I have the following html
<html>
<body>
<p style="text-align:center;margin-bottom:0pt;margin-top:0pt;text-indent:0%;font-weight:bold;font-family:Times New Roman;font-size:10pt;font-style:normal;text-transform:none;font-variant: normal;">
<a name="_marker_1"></a>
<a name="bananabread"></a>
<font style="font-weight:bold;font-family:Times New Roman;font-size:10pt;font-style:normal;text-transform:none;font-variant: normal;">
<a name="bananabread"></a>Ban</font> <font style="font-weight:bold;font-family:Times New Roman;font-size:10pt;font-style:normal;text-transform:none;font-variant: normal;">ana Bread</font>
</p>
<p style="text-align:center;margin-top:10pt;margin-bottom:0pt;text-indent:0%;font-weight:bold;font-family:Times New Roman;font-size:10pt;font-style:normal;text-transform:none;font-variant: normal;">The Best You Ever Tasted</p>
<p style="margin-top:24pt;margin-bottom:0pt;text-indent:7.69%;font-style:italic;font-family:Times New Roman;font-size:10pt;font-weight:normal;text-transform:none;font-variant: normal;">If you don't agree that this is the best banana bread you have ever eaten well I would suggest you see your doctor</p>
<p style="margin-top:10pt;margin-bottom:0pt;text-indent:7.69%;font-family:Times New Roman;font-size:10pt;font-weight:normal;font-style:normal;text-transform:none;font-variant: normal;">Lots of text here describing what I am trying to capture</p>
<p style="text-align:center;margin-bottom:0pt;margin-top:0pt;text-indent:0%;font-weight:bold;font-family:Times New Roman;font-size:10pt;font-style:normal;text-transform:none;font-variant: normal;">
<a name="_marker_2"></a>
<a name="bananapudding"></a>
<font style="font-weight:bold;font-family:Times New Roman;font-size:10pt;font-style:normal;text-transform:none;font-variant: normal;">
<a name="bananapudding"></a>Banana</font>
<font style="font-weight:bold;font-family:Times New Roman;font-size:10pt;font-style:normal;text-transform:none;font-variant: normal;">Pudding</font>
</p>
<p style="text-align:center;margin-top:10pt;margin-bottom:0pt;text-indent:0%;font-weight:bold;font-family:Times New Roman;font-size:10pt;font-style:normal;text-transform:none;font-variant: normal;">Creamy and Satisfying</p>
<p style="margin-top:24pt;margin-bottom:0pt;text-indent:7.69%;font-style:italic;font-family:Times New Roman;font-size:10pt;font-weight:normal;text-transform:none;font-variant: normal;">This is the same recipe your mother used when you were ten!</p>
<p style="margin-top:10pt;margin-bottom:0pt;text-indent:7.69%;font-family:Times New Roman;font-size:10pt;font-weight:normal;font-style:normal;text-transform:none;font-variant: normal;">Lots of text here describing what I am trying to capture</p>
</body>
</html>
I am trying to write an xpath expression to identify Banana Bread - my initial efforts were successful -
b_tree.xpath('.//*[starts-with(text(),"Banana Bread")]')
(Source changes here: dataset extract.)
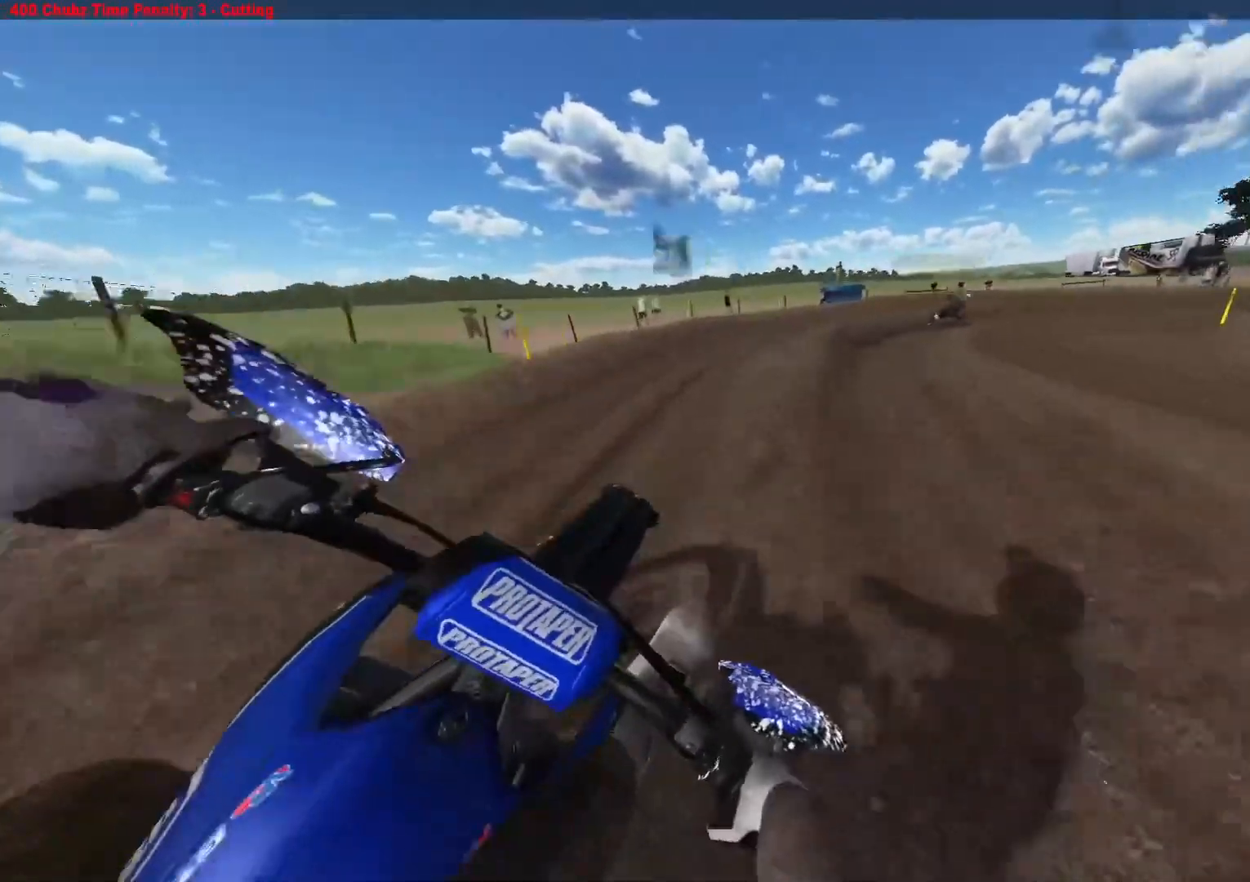
{"buttons": [], "left_stick": "right", "right_stick": "center", "events": []}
but I notice the error cases and upon investigation they are like the html above - another element is added inside the content I am searching for. Sometimes it is like above, a possibly unneeded font element, sometimes it is an anchor.
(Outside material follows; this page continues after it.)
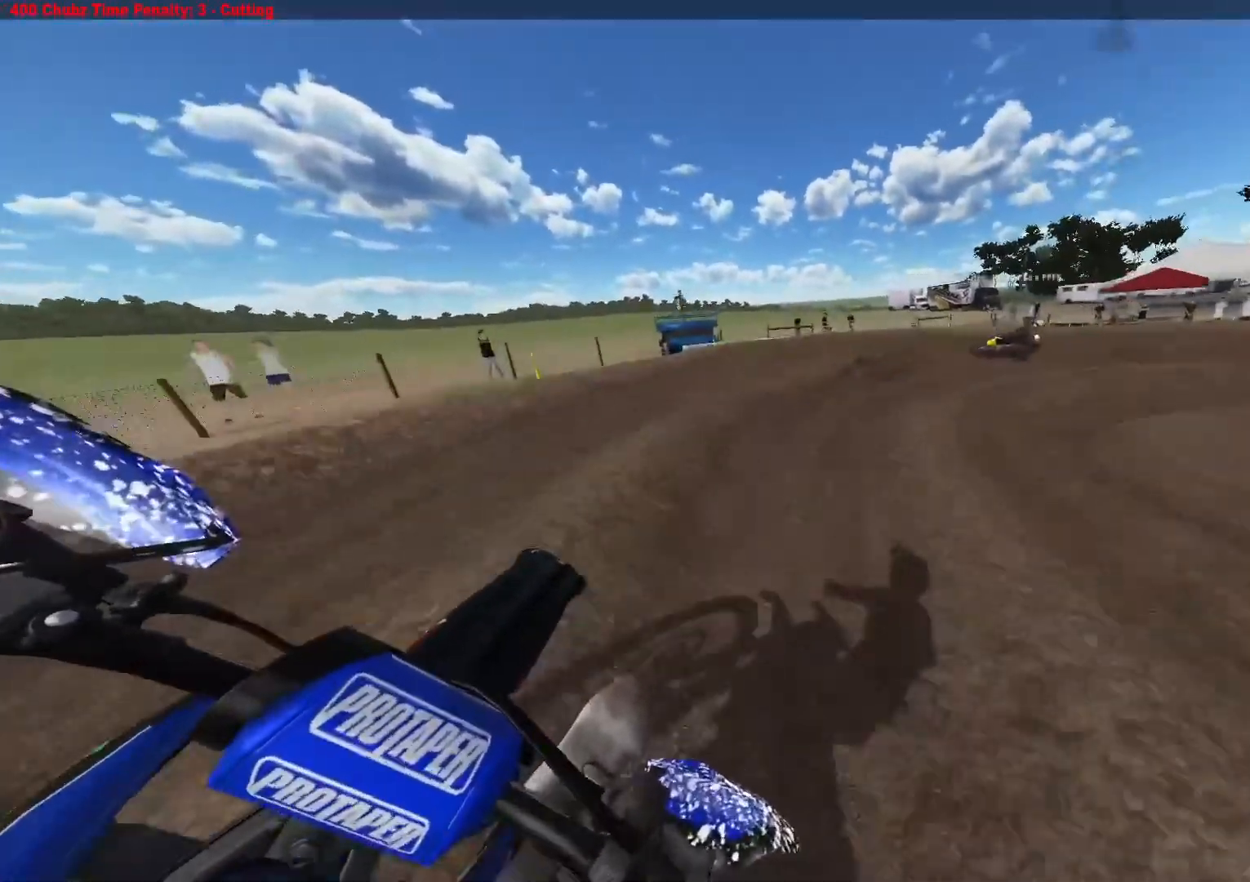
{"buttons": ["R2"], "left_stick": "right", "right_stick": "center", "events": [[417, "R2", "down"]]}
I worked with this answer (Related) but have not been successful
I can check for elements that have text_content() - clean up the text_content and then string match to my ultimate goal but I am hoping to learn to better apply xpath to these types of problems.
To be absolutely clear I need the text_content of the p element. But sometimes I just need the text of a font element. My existing XPATH expression works fine on the cases where there is not an intervening element. I do not know when I open the page the structure that was imposed on the document.